Die ausreichende Produktion von Melatonin im menschlichen Körper ist wichtig für einen gesunden und erholsamen Schlaf - soviel steht fest. Das Hormon steuert den Schlaf-Wach-Rhythmus und wird daher auch als Schlafhormon bezeichnet. Gebildet wird es bei Menschen wie bei Tieren in der Dunkelheit. Bei Kühen sorgt der erhöhte nächtliche Melatoningehalt im Blut dafür, dass auch in der Milch nachts mehr Melatonin enthalten ist als tagsüber. (Anti-Aging: Melatonin als Wunderwaffe?)
Ein deutscher Hersteller entwickelte in Zusammenarbeit mit Milchviehbetrieben ein patentiertes Hell-Dunkel-Beleuchtungsverfahren, das die Melatoninproduktion bei Kühen optimieren soll. Die so gewonnene Nachtmilch verarbeitet das Unternehmen zu Kristallen. Mit zusätzlicher Unterstützung durch gezielte Fütterung gelang es den beteiligten Landwirten laut einem Bericht des WDR, den Melatoningehalt der Milch um das fünf- bis achtfache zu steigern. (Melatonin-Einnahme: Mögliche Nebenwirkungen)
Die Wirksamkeit der aus der Milch hergestellten Kristalle ist jedoch wissenschaftlich nicht erwiesen.

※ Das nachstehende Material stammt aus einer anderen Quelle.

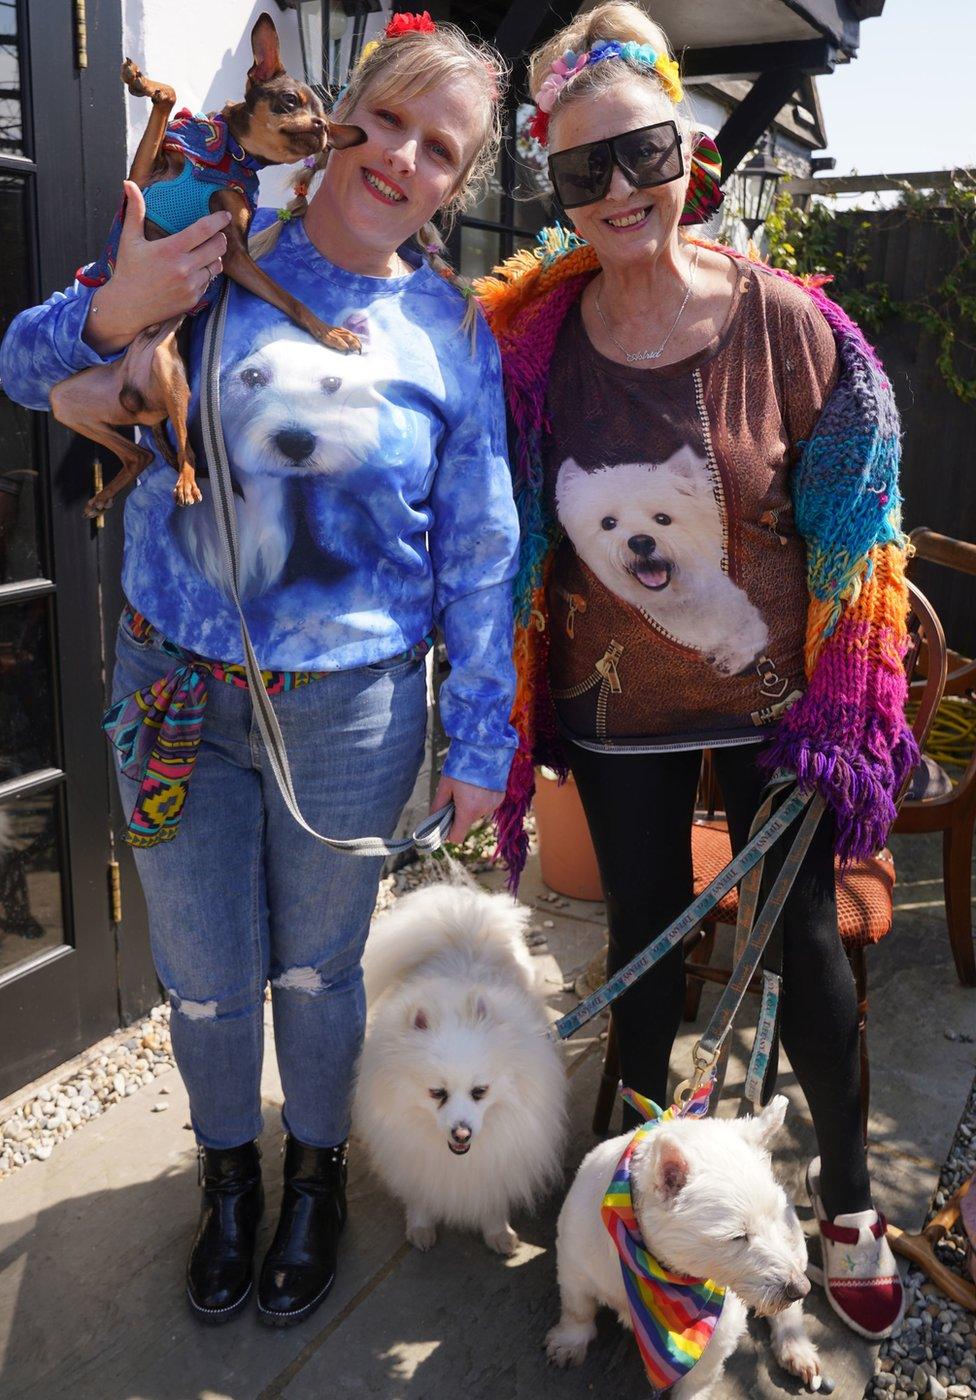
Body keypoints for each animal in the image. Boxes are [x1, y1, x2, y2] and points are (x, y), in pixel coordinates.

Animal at [351, 879, 568, 1254]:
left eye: (480, 1091)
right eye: (437, 1093)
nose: (461, 1133)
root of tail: (464, 926)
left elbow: (491, 1196)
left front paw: (499, 1233)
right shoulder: (410, 1152)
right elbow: (420, 1194)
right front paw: (421, 1227)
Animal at [543, 1097, 817, 1394]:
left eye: (776, 1218)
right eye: (738, 1236)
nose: (800, 1288)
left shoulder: (722, 1325)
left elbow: (700, 1376)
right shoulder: (573, 1263)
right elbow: (577, 1308)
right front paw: (569, 1343)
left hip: (796, 1245)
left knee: (788, 1312)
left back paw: (796, 1347)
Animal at [554, 453, 767, 677]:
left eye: (663, 519)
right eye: (608, 523)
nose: (641, 542)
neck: (670, 605)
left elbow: (754, 627)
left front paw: (730, 656)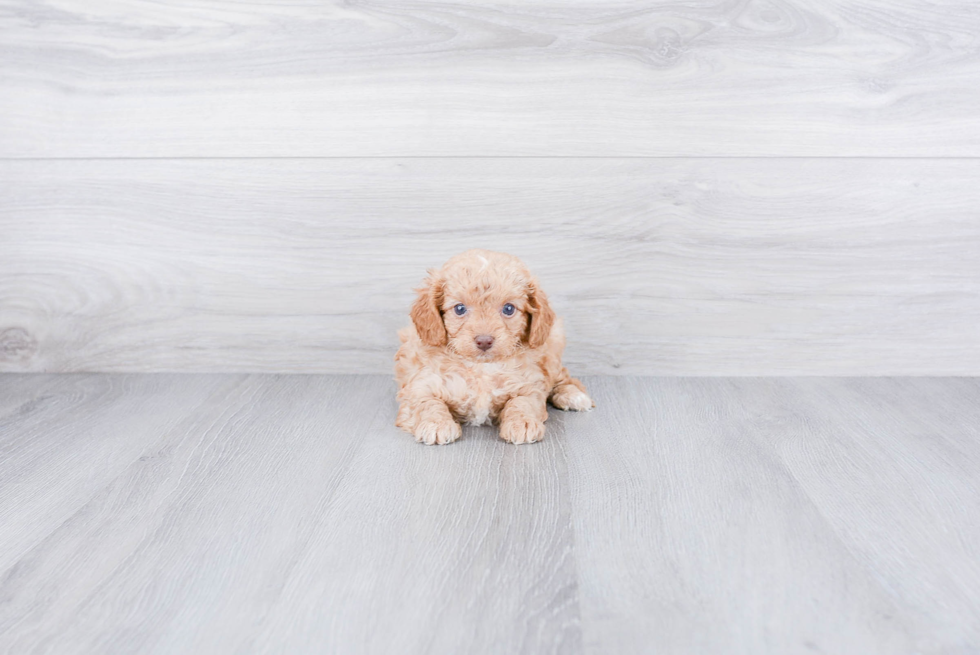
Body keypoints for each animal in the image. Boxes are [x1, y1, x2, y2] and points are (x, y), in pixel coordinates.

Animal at [394, 251, 592, 446]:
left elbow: (523, 401)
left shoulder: (530, 383)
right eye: (459, 309)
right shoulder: (420, 384)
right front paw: (436, 424)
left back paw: (573, 396)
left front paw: (523, 423)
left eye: (509, 309)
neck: (482, 368)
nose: (484, 341)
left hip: (552, 346)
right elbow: (427, 402)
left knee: (563, 377)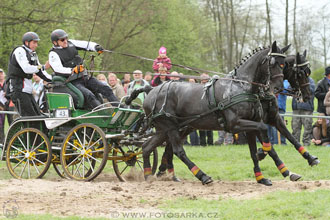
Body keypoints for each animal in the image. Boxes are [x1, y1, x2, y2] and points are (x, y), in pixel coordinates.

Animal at [139, 41, 286, 184]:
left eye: (283, 64)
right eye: (273, 63)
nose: (278, 88)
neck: (240, 86)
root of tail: (151, 91)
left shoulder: (251, 123)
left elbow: (254, 150)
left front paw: (260, 177)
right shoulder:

Zwar berichtet der WDR von einer - von der Herstellerfirma mitfinanzierten - Studie, bei der 73 Prozent der Teilnehmer, die zehn Tage lang vor dem Zubettgehen ein Milchkristallpräparat einnahmen, von einem erholsameren Schlaf berichteten. Björn Lemmer vom Institut für Experimentelle und Klinische Pharmakologie und Toxikologie der Universität Heidelberg kritisiert jedoch gegenüber der Nachrichtenagentur DAPD, dass es keine seriöse Untersuchung gebe, die die Wirksamkeit des Präparats zeige. Er bezeichnet die Nachtmilchkristalle als reinen Werbegag. (Melatoninbehandlung bei Bluthochdruck)
Wer die vergleichsweise teuren Nachtmilchkristalle ausprobieren möchte, muss nach Einschätzung von Experten aber zumindest keine starken Nebenwirkungen fürchten. Angesichts der relativ niedrigen Dosierung von Melatonin in dem Präparat sei von schädlichen Wirkungen nicht auszugehen, so Björn Lemmer gegenüber DAPD. Bei andauernden Schlafstörungen empfiehlt sich unabhängig davon auf jeden Fall ein Beratungsgespräch beim Hausarzt.